Directions:
Continue the excerpt below on overt wh-movement, picking up right after its final sentence.
[START Source extract]
In lieu of an abstract, here is a brief excerpt of the content:

  • A Nonuniform Analysis of Overt Wh-Movement
  • Toru Ishii

1 A Uniform/Nonuniform Analysis of Overt Wh-Movement

There has been an extensive discussion in the generative literature regarding how overt wh-movement, a typical Ā-movement, proceeds. In the preminimalist era, any type of wh-phrase was assumed to undergo successive-cyclic Ā-movement (see, e.g., Chomsky 1977, 1986a). I call such an analysis a uniform Ā-movement analysis of overt wh-movement in the sense that any type of wh-phrase undergoes successive-cyclic Ā-movement. Within the framework of the Minimalist Program, Chomsky (1995) still assumes a uniform Ā-movement analysis of overt wh-movement. Later, though (Chomsky 2000, 2001a,b), he proposes what I call a nonuniform analysis of overt wh-movement. Under a nonuniform analysis, how overt wh-movement proceeds depends on what type of wh-phrase is involved.
[END Source extract]
[START Dataset]
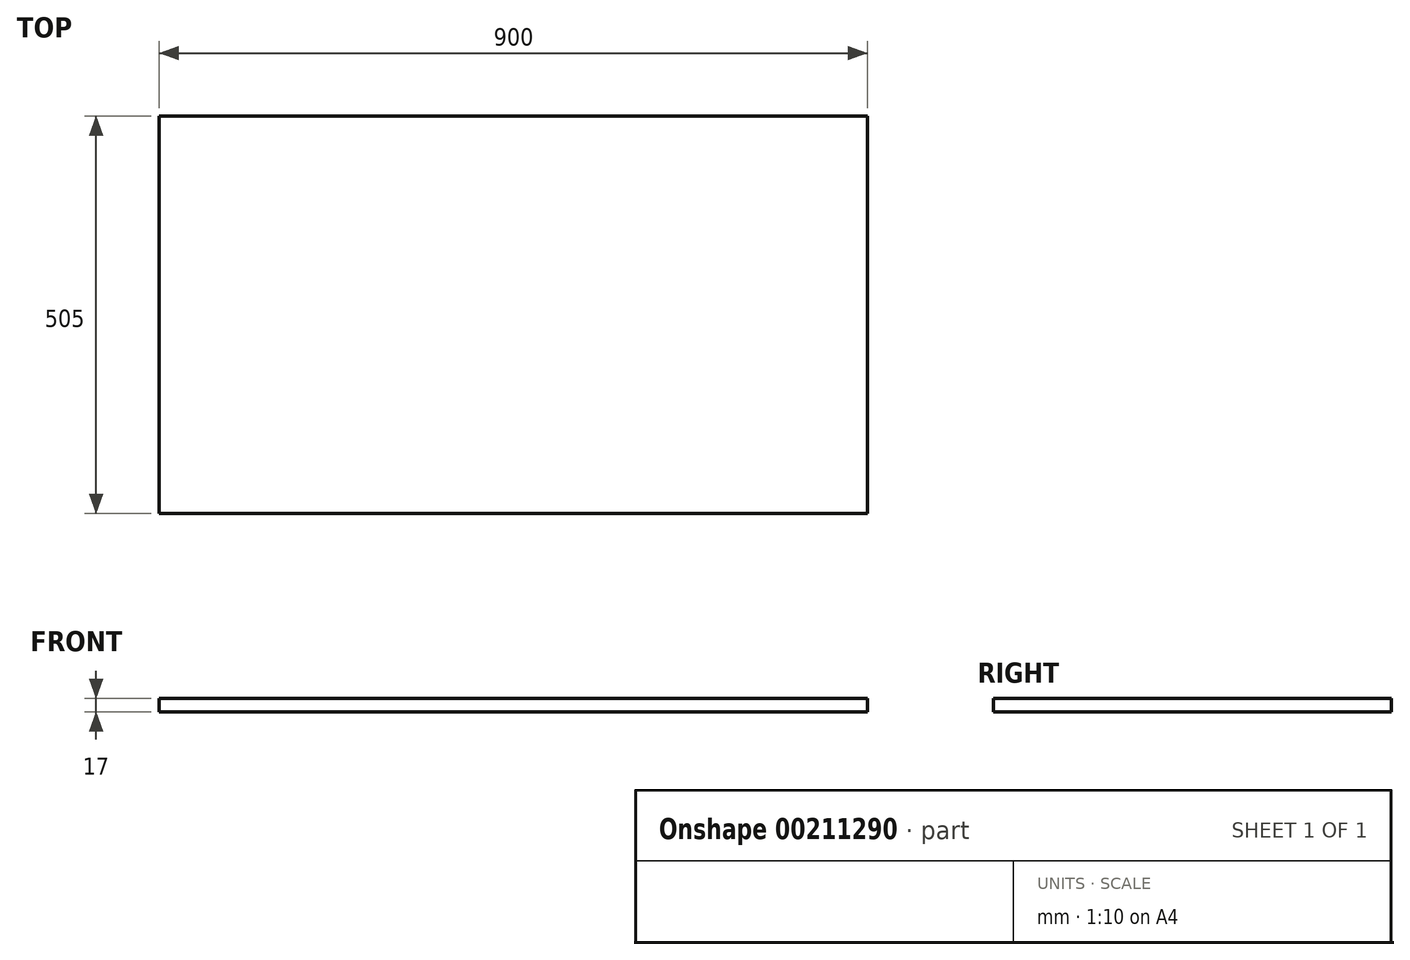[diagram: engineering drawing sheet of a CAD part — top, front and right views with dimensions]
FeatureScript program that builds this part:
annotation { "Feature Type Name" : "Feature", "Feature Type Description" : "" }
export const myFeature = defineFeature(function(context is Context, id is Id, definition is map)
    precondition{}
    {
        {
            var Q0;
            Q0=qCreatedBy(makeId("Top.planeOp"),FACE);
            var sketch = newSketch(context, id + "F0", { "sketchPlane" : qUnion([Q0])});
            skLineSegment(sketch, "E0.bottom", {"start": v(-56.26, 480.58) * mm, "end": v(843.74, 480.58) * mm});
            skLineSegment(sketch, "E0.top", {"start": v(-56.26, -24.42) * mm, "end": v(843.74, -24.42) * mm});
            skLineSegment(sketch, "E0.left", {"start": v(-56.26, 480.58) * mm, "end": v(-56.26, -24.42) * mm});
            skLineSegment(sketch, "E0.right", {"start": v(843.74, 480.58) * mm, "end": v(843.74, -24.42) * mm});
            skSolve(sketch);
        }
        {
            var Q0;
            Q0=makeQuery(id+"F0.imprint","IMPRINT",FACE,{"disambiguationData":[TD([[makeQuery(id+"F0.imprint","IMPRINT",EDGE,{"derivedFrom":sQuery(id+"F0.wireOp",EDGE,"E0.bottom")}),-1.0]])]});
            extrude(context, id + "F1", {"entities" : qUnion([Q0]), "depth" : 17 * mm});
        }
    });
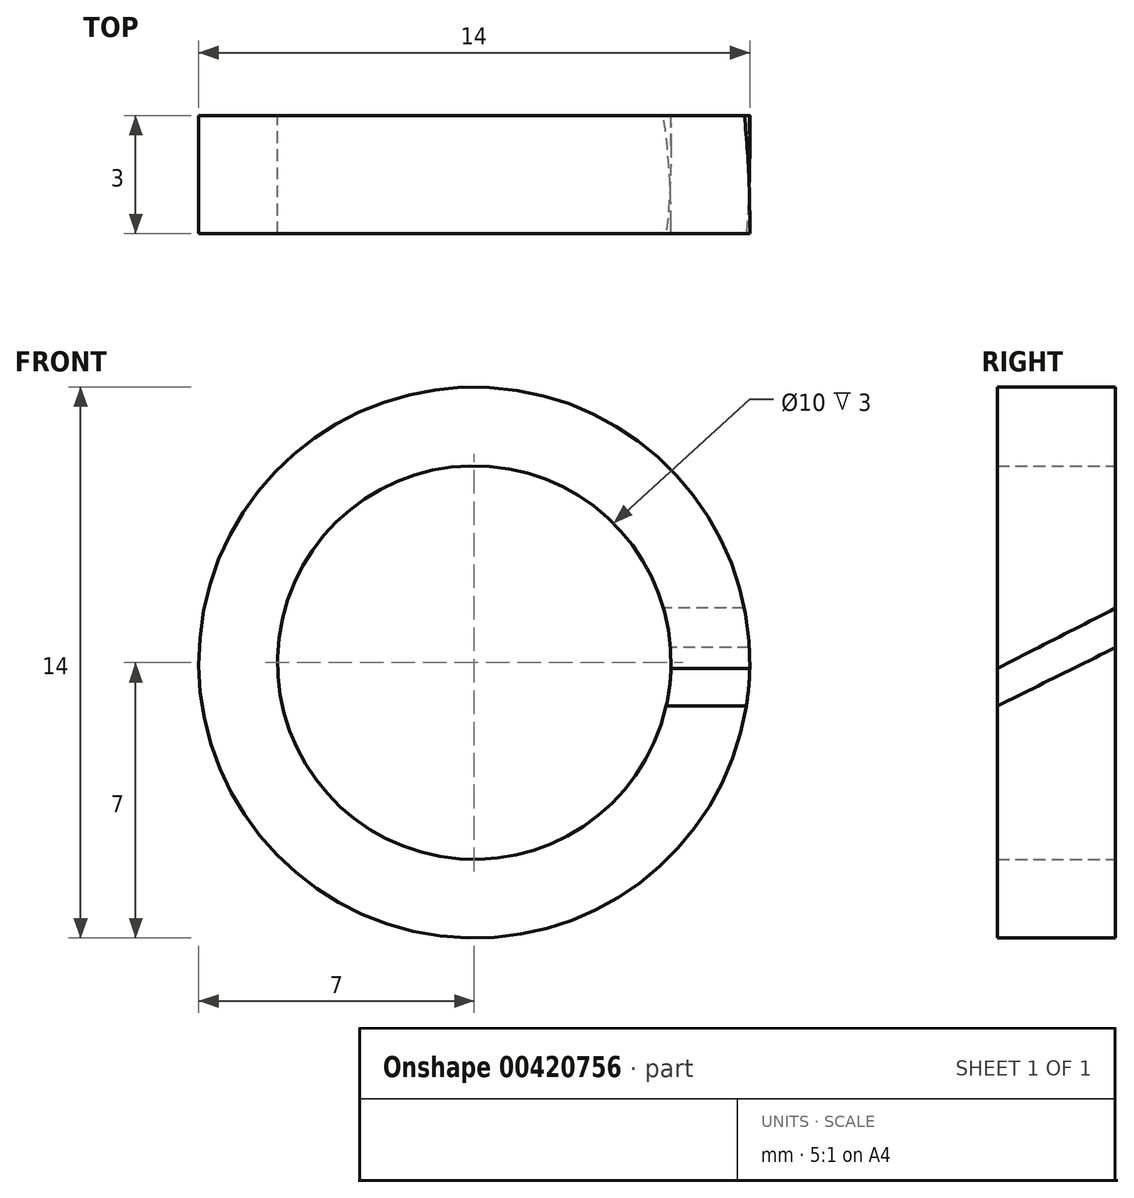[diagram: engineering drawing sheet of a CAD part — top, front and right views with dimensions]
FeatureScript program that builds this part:
annotation { "Feature Type Name" : "Feature", "Feature Type Description" : "" }
export const myFeature = defineFeature(function(context is Context, id is Id, definition is map)
    precondition{}
    {
        {
            var Q0;
            Q0=qCreatedBy(makeId("Front.planeOp"),FACE);
            var sketch = newSketch(context, id + "F0", { "sketchPlane" : qUnion([Q0])});
            skCircle(sketch, "E0", {"center": v(0, 0) * mm, "radius": 7 * mm});
            skCircle(sketch, "E1", {"center": v(0, 0) * mm, "radius": 5 * mm});
            skSolve(sketch);
        }
        {
            var Q0;
            Q0 = qSketchRegion(id + "F0", true);
            extrude(context, id + "F1", {"entities" : qUnion([Q0]), "depth" : 3 * mm});
        }
        {
            var Q0;
            Q0=qCreatedBy(makeId("Right.planeOp"),FACE);
            var sketch = newSketch(context, id + "F2", { "sketchPlane" : qUnion([Q0])});
            skLineSegment(sketch, "E2", {"start": v(-4.45, -0.89) * mm, "end": v(0, 1.38) * mm});
            skLineSegment(sketch, "E3", {"start": v(0, 1.38) * mm, "end": v(0, 0.38) * mm});
            skLineSegment(sketch, "E4", {"start": v(0, 0.38) * mm, "end": v(-4.45, -1.82) * mm});
            skLineSegment(sketch, "E5", {"start": v(-4.45, -1.82) * mm, "end": v(-4.45, -0.89) * mm});
            skSolve(sketch);
        }
        {
            var Q0;
            Q0 = qSketchRegion(id + "F2", true);
            extrude(context, id + "F3", {"entities" : qUnion([Q0]), "operationType" : NewBodyOperationType.REMOVE, "depth" : 25 * mm});
        }
    });
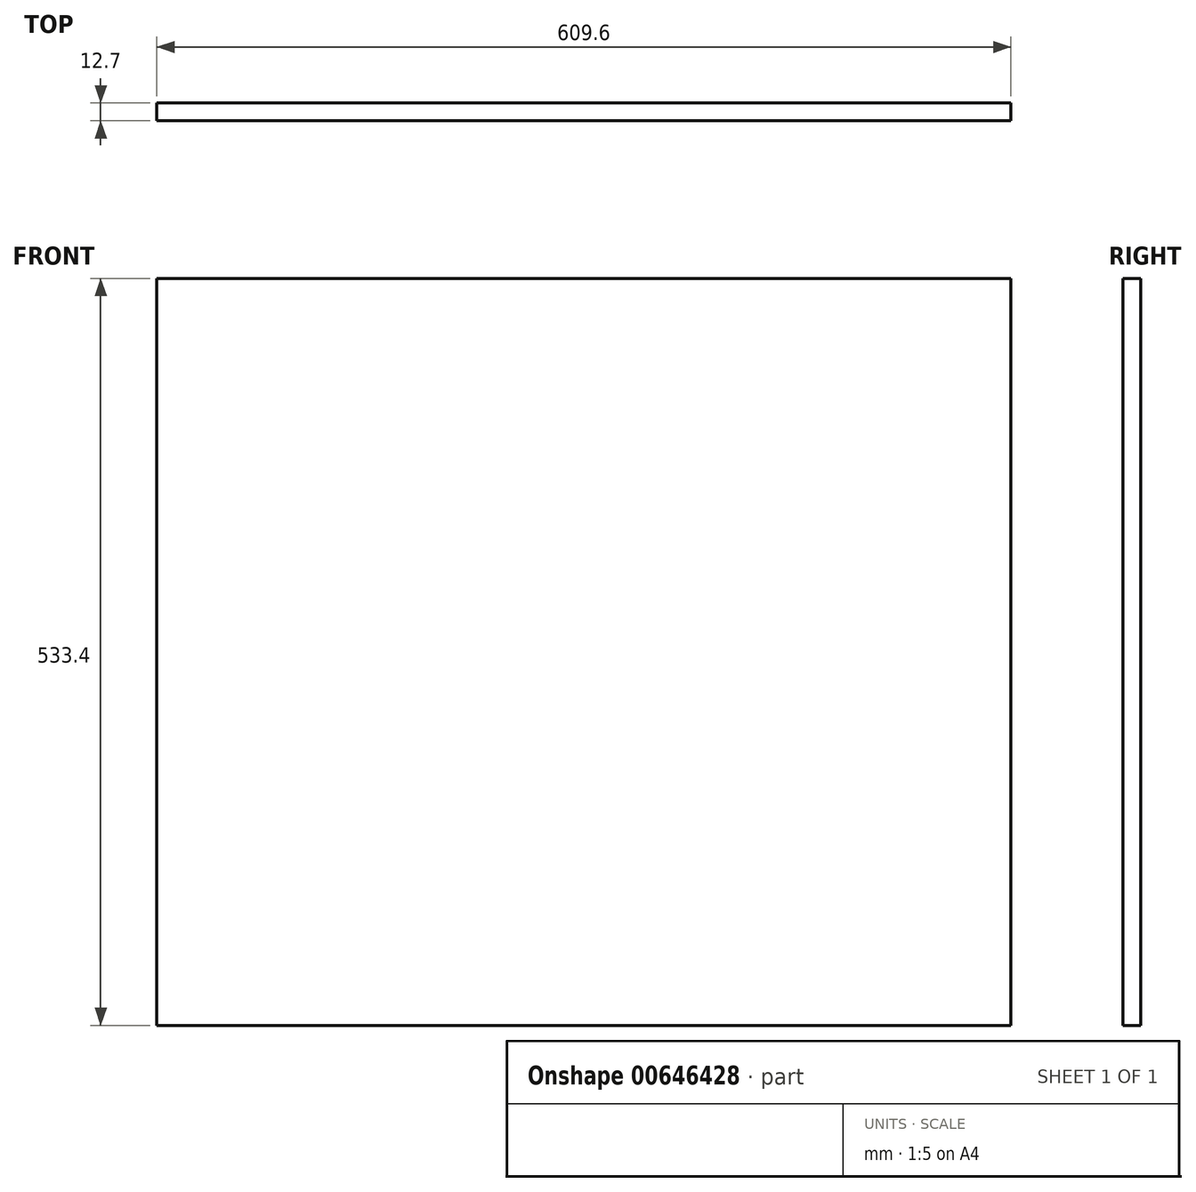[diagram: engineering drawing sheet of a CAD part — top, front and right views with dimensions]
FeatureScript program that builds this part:
annotation { "Feature Type Name" : "Feature", "Feature Type Description" : "" }
export const myFeature = defineFeature(function(context is Context, id is Id, definition is map)
    precondition{}
    {
        {
            var Q0;
            Q0=qCreatedBy(makeId("Front.planeOp"),FACE);
            var sketch = newSketch(context, id + "F0", { "sketchPlane" : qUnion([Q0])});
            skLineSegment(sketch, "E0.bottom", {"start": v(304.8, 266.7) * mm, "end": v(-304.8, 266.7) * mm});
            skLineSegment(sketch, "E0.top", {"start": v(304.8, -266.7) * mm, "end": v(-304.8, -266.7) * mm});
            skLineSegment(sketch, "E0.left", {"start": v(304.8, 266.7) * mm, "end": v(304.8, -266.7) * mm});
            skLineSegment(sketch, "E0.right", {"start": v(-304.8, 266.7) * mm, "end": v(-304.8, -266.7) * mm});
            skPoint(sketch, "E0.middle", {"position": v(0, 0) * mm});
            skSolve(sketch);
        }
        {
            var Q0;
            Q0 = qSketchRegion(id + "F0", true);
            extrude(context, id + "F1", {"entities" : qUnion([Q0]), "depth" : 12.7 * mm, "offsetDistance" : 25.4 * mm});
        }
    });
[END Dataset]
Response below:
Let us look at Chomsky's nonuniform analysis in detail. Chomsky (2000, 2001a,b) assumes the Phase Impenetrability Condition (1), which ensures that derivations proceed phase by phase, thereby reducing computational burden (adapted from Chomsky 2001b:14).1

(1) In [ZP Z . . . [HP α [H' H YP]]], where HP is a phase and ZP is the next phase, the domain of H is not accessible to operations at ZP, where phases are vP and CP.

Chomsky claims that the Phase Impenetrability Condition follows from the fact that Spell-Out is subject to the general condition on operations (2) (adapted from Chomsky 2001b:14).

(2) A phase Ph1 is interpreted/evaluated at the next phase Ph2.

In order to ensure successive-cyclic movement under the Phase Impenetrability Condition, Chomsky assumes (3) (adapted from Chomsky 2001b:12).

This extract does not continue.